◆ **EXERCISE**
An exact copy of the data is required; the images should not appear in it.

◆ **Transcribed page contents**
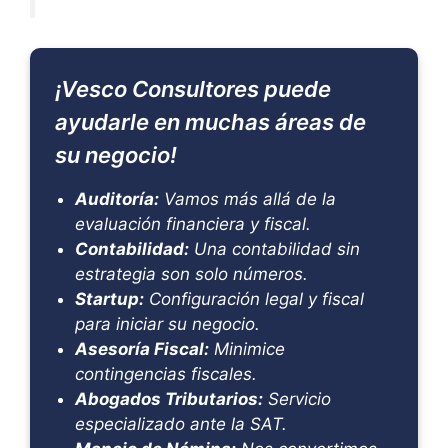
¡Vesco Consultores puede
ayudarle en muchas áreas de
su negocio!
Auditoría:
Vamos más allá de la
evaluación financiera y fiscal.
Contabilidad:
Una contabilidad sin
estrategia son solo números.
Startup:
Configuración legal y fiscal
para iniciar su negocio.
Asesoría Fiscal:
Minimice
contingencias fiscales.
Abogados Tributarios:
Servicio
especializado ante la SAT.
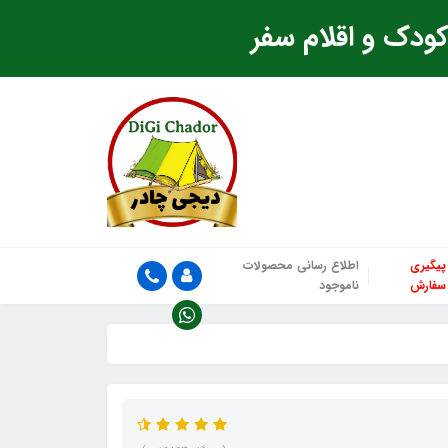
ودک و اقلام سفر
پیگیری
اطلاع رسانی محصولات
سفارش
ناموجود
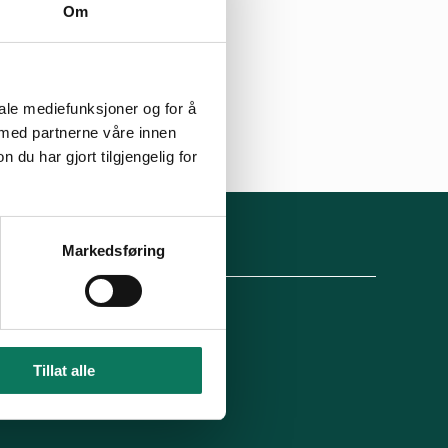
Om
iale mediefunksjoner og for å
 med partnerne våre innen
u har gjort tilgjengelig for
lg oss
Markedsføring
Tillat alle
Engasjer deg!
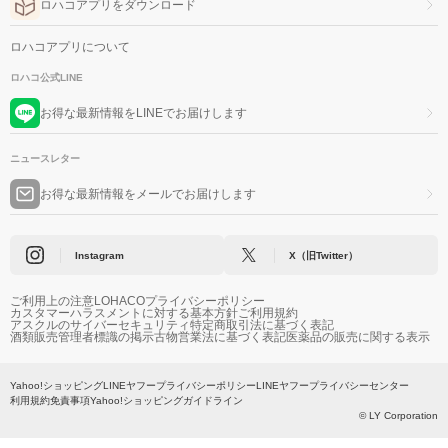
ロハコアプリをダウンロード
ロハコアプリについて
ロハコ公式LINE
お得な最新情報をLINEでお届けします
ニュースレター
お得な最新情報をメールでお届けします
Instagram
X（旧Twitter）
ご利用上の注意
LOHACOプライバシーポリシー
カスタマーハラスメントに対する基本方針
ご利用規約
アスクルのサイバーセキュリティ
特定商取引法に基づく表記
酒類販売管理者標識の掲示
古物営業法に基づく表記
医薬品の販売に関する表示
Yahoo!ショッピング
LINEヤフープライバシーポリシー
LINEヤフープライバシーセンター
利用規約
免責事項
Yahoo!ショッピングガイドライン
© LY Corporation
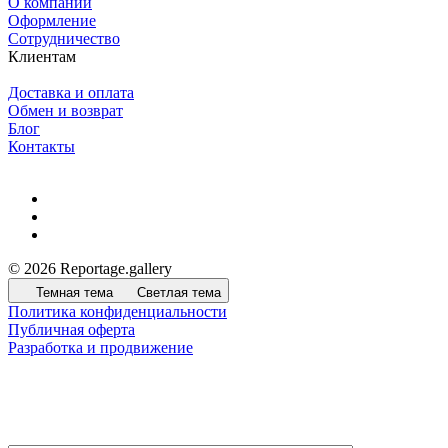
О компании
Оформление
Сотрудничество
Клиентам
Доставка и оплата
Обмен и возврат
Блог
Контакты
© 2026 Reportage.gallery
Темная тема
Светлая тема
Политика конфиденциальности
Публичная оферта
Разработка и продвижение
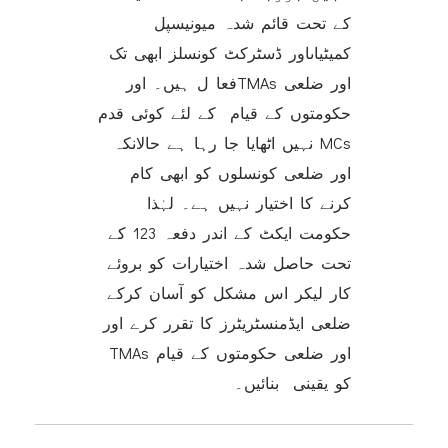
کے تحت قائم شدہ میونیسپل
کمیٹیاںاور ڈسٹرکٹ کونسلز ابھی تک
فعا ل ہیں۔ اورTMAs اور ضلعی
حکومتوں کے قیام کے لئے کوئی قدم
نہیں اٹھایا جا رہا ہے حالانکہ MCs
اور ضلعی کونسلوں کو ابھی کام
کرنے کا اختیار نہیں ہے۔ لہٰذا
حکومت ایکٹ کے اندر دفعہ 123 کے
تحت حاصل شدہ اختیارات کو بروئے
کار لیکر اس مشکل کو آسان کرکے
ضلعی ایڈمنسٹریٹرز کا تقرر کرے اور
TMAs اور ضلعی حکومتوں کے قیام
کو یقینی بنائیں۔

◆ **REPLY**
¡Vesco Consultores puede
ayudarle en muchas áreas de
su negocio!
Auditoría:
Vamos más allá de la
evaluación financiera y fiscal.
Contabilidad:
Una contabilidad sin
estrategia son solo números.
Startup:
Configuración legal y fiscal
para iniciar su negocio.
Asesoría Fiscal:
Minimice
contingencias fiscales.
Abogados Tributarios:
Servicio
especializado ante la SAT.
ودک و اقلام سفر
پیگیری
اطلاع رسانی محصولات
سفارش
ناموجود
Om
iale mediefunksjoner og for å
 med partnerne våre innen
u har gjort tilgjengelig for
lg oss
Markedsføring
Tillat alle
Engasjer deg!
ロハコアプリをダウンロード
ロハコアプリについて
ロハコ公式LINE
お得な最新情報をLINEでお届けします
ニュースレター
お得な最新情報をメールでお届けします
Instagram
X（旧Twitter）
ご利用上の注意
LOHACOプライバシーポリシー
カスタマーハラスメントに対する基本方針
ご利用規約
アスクルのサイバーセキュリティ
特定商取引法に基づく表記
酒類販売管理者標識の掲示
古物営業法に基づく表記
医薬品の販売に関する表示
Yahoo!ショッピング
LINEヤフープライバシーポリシー
LINEヤフープライバシーセンター
利用規約
免責事項
Yahoo!ショッピングガイドライン
© LY Corporation
О компании
Оформление
Сотрудничество
Клиентам
Доставка и оплата
Обмен и возврат
Блог
Контакты
© 2026 Reportage.gallery
Темная тема
Светлая тема
Политика конфиденциальности
Публичная оферта
Разработка и продвижение
کے تحت قائم شدہ میونیسپل
کمیٹیاںاور ڈسٹرکٹ کونسلز ابھی تک
فعا ل ہیں۔ اورTMAs اور ضلعی
حکومتوں کے قیام کے لئے کوئی قدم
نہیں اٹھایا جا رہا ہے حالانکہ MCs
اور ضلعی کونسلوں کو ابھی کام
کرنے کا اختیار نہیں ہے۔ لہٰذا
حکومت ایکٹ کے اندر دفعہ 123 کے
تحت حاصل شدہ اختیارات کو بروئے
کار لیکر اس مشکل کو آسان کرکے
ضلعی ایڈمنسٹریٹرز کا تقرر کرے اور
TMAs اور ضلعی حکومتوں کے قیام
کو یقینی بنائیں۔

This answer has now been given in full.